Mayr Andreas, Hofner Benjamin, Schmid Matthias
Institut für Medizininformatik, Biometrie und Epidemiologie, Friedrich-Alexander-Universität Erlangen-Nürnberg (FAU), Waldstr. 6, Erlangen, 91054, Germany.
Institut für Medizinische Biometrie, Informatik und Epidemiologie, Rheinische Friedrich-Wilhelms-Universität Bonn, Sigmund-Freud-Str. 25, Bonn, 53105, Germany.
BMC Bioinformatics. 2016 Jul 22;17:288. doi: 10.1186/s12859-016-1149-8.
When constructing new biomarker or gene signature scores for time-to-event outcomes, the underlying aims are to develop a discrimination model that helps to predict whether patients have a poor or good prognosis and to identify the most influential variables for this task. In practice, this is often done fitting Cox models. Those are, however, not necessarily optimal with respect to the resulting discriminatory power and are based on restrictive assumptions. We present a combined approach to automatically select and fit sparse discrimination models for potentially high-dimensional survival data based on boosting a smooth version of the concordance index (C-index). Due to this objective function, the resulting prediction models are optimal with respect to their ability to discriminate between patients with longer and shorter survival times. The gradient boosting algorithm is combined with the stability selection approach to enhance and control its variable selection properties.
The resulting algorithm fits prediction models based on the rankings of the survival times and automatically selects only the most stable predictors. The performance of the approach, which works best for small numbers of informative predictors, is demonstrated in a large scale simulation study: C-index boosting in combination with stability selection is able to identify a small subset of informative predictors from a much larger set of non-informative ones while controlling the per-family error rate. In an application to discover biomarkers for breast cancer patients based on gene expression data, stability selection yielded sparser models and the resulting discriminatory power was higher than with lasso penalized Cox regression models.

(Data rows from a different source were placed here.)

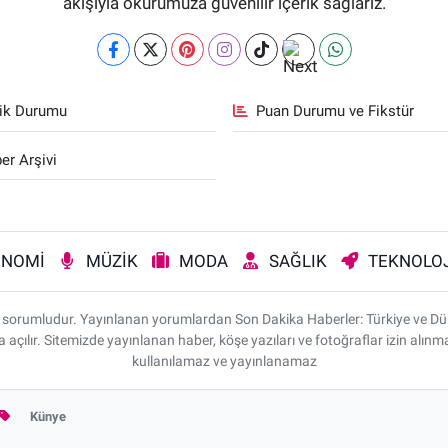
akışıyla okurumuza güvenilir içerik sağlarız.
fik Durumu
Puan Durumu ve Fikstür
er Arşivi
ONOMİ
MÜZİK
MODA
SAĞLIK
TEKNOLOJ
rı sorumludur. Yayınlanan yorumlardan Son Dakika Haberler: Türkiye ve D
da açılır. Sitemizde yayınlanan haber, köşe yazıları ve fotoğraflar izin alı
kullanılamaz ve yayınlanamaz
Künye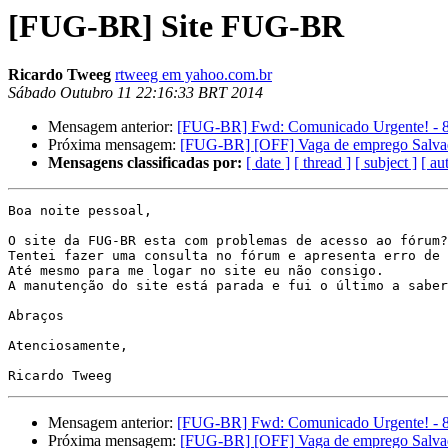
[FUG-BR] Site FUG-BR
Ricardo Tweeg
rtweeg em yahoo.com.br
Sábado Outubro 11 22:16:33 BRT 2014
Mensagem anterior:
[FUG-BR] Fwd: Comunicado Urgente! - 
Próxima mensagem:
[FUG-BR] [OFF] Vaga de emprego Salv
Mensagens classificadas por:
[ date ]
[ thread ]
[ subject ]
[ au
Boa noite pessoal,

O site da FUG-BR esta com problemas de acesso ao fórum?

Tentei fazer uma consulta no fórum e apresenta erro de 
Até mesmo para me logar no site eu não consigo.

A manutenção do site está parada e fui o último a saber
Abraços

Atenciosamente,

Mensagem anterior:
[FUG-BR] Fwd: Comunicado Urgente! - 
Próxima mensagem:
[FUG-BR] [OFF] Vaga de emprego Salv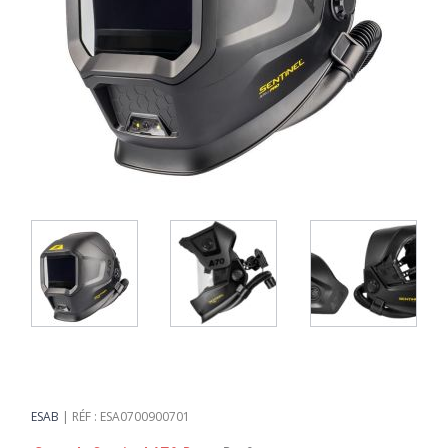
ESAB
RÉF : ESA0700900701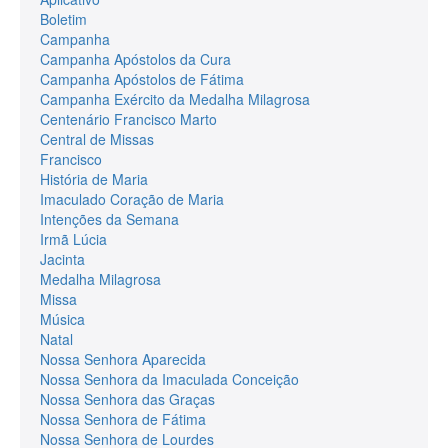
Boletim
Campanha
Campanha Apóstolos da Cura
Campanha Apóstolos de Fátima
Campanha Exército da Medalha Milagrosa
Centenário Francisco Marto
Central de Missas
Francisco
História de Maria
Imaculado Coração de Maria
Intenções da Semana
Irmã Lúcia
Jacinta
Medalha Milagrosa
Missa
Música
Natal
Nossa Senhora Aparecida
Nossa Senhora da Imaculada Conceição
Nossa Senhora das Graças
Nossa Senhora de Fátima
Nossa Senhora de Lourdes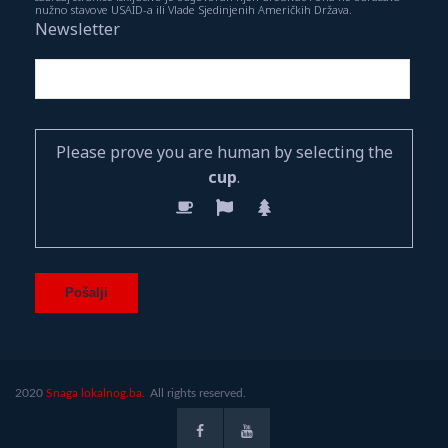
nužno stavove USAID-a ili Vlade Sjedinjenih Američkih Država.
Newsletter
Please prove you are human by selecting the
cup
.
2020
Snaga lokalnog.ba.
All rights reserved.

The combination of stability selection and C-index boosting can be used to select small numbers of informative biomarkers and to derive new prediction rules that are optimal with respect to their discriminatory power. Stability selection controls the per-family error rate which makes the new approach also appealing from an inferential point of view, as it provides an alternative to classical hypothesis tests for single predictor effects. Due to the shrinkage and variable selection properties of statistical boosting algorithms, the latter tests are typically unfeasible for prediction models fitted by boosting.

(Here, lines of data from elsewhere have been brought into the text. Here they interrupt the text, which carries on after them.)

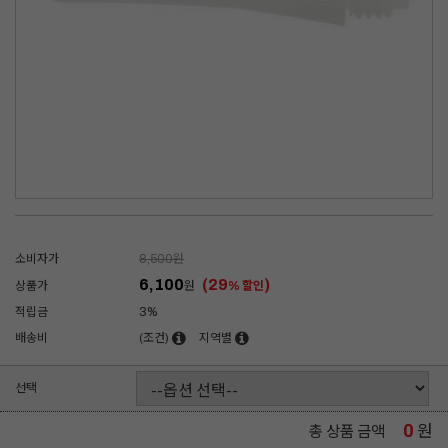
소비자가
8,500
원
6,100
(29
)
상품가
원
% 할인
적립금
3%
배송비
(조건)
지역별
선택
0
원
총 상품 금액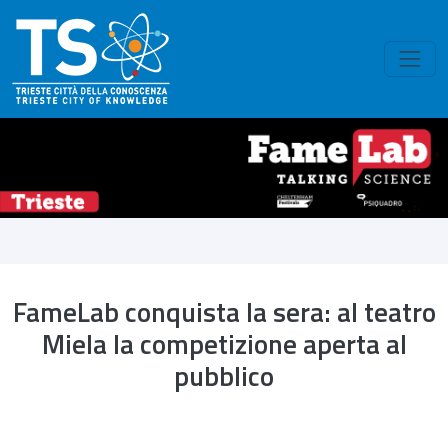
Skip to main content
FameLab conquista la sera: al teatro
Miela la competizione aperta al
pubblico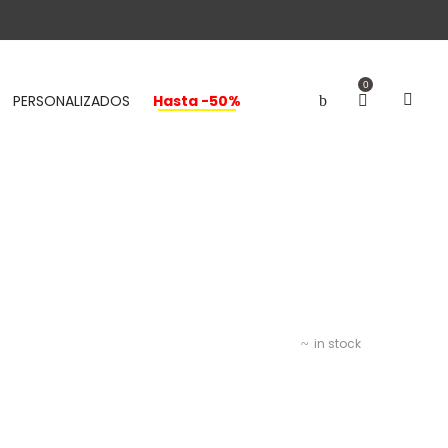
0
PERSONALIZADOS
Hasta -50%
in stock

在构建用于事件发生时间结局的新生物标志物或基因特征评分时,其根本目的是开发一种判别模型,以帮助预测患者的预后是差还是好,并识别此任务中最具影响力的变量。在实践中,这通常通过拟合Cox模型来完成。然而,就所得的判别能力而言,这些模型不一定是最优的,并且基于限制性假设。我们提出了一种组合方法,基于对一致性指数(C-index)的平滑版本进行提升,自动选择并拟合用于潜在高维生存数据的稀疏判别模型。由于该目标函数,所得的预测模型在区分生存时间较长和较短的患者的能力方面是最优的。梯度提升算法与稳定性选择方法相结合,以增强和控制其变量选择特性。
所得算法基于生存时间的排名拟合预测模型,并仅自动选择最稳定的预测因子。在大规模模拟研究中证明了该方法的性能,该方法对于少量信息性预测因子效果最佳:C-index提升与稳定性选择相结合,能够从大量非信息性预测因子中识别出一小部分信息性预测因子,同时控制家族误差率。在基于基因表达数据发现乳腺癌患者生物标志物的应用中,稳定性选择产生了更稀疏的模型,并且所得的判别能力高于套索惩罚Cox回归模型。
稳定性选择和C-index提升的组合可用于选择少量信息性生物标志物,并得出在判别能力方面最优的新预测规则。稳定性选择控制家族误差率,这使得新方法从推理角度来看也很有吸引力,因为它为单个预测因子效应的经典假设检验提供了替代方法。由于统计提升算法的收缩和变量选择特性,后一种检验对于通过提升拟合的预测模型通常是不可行的。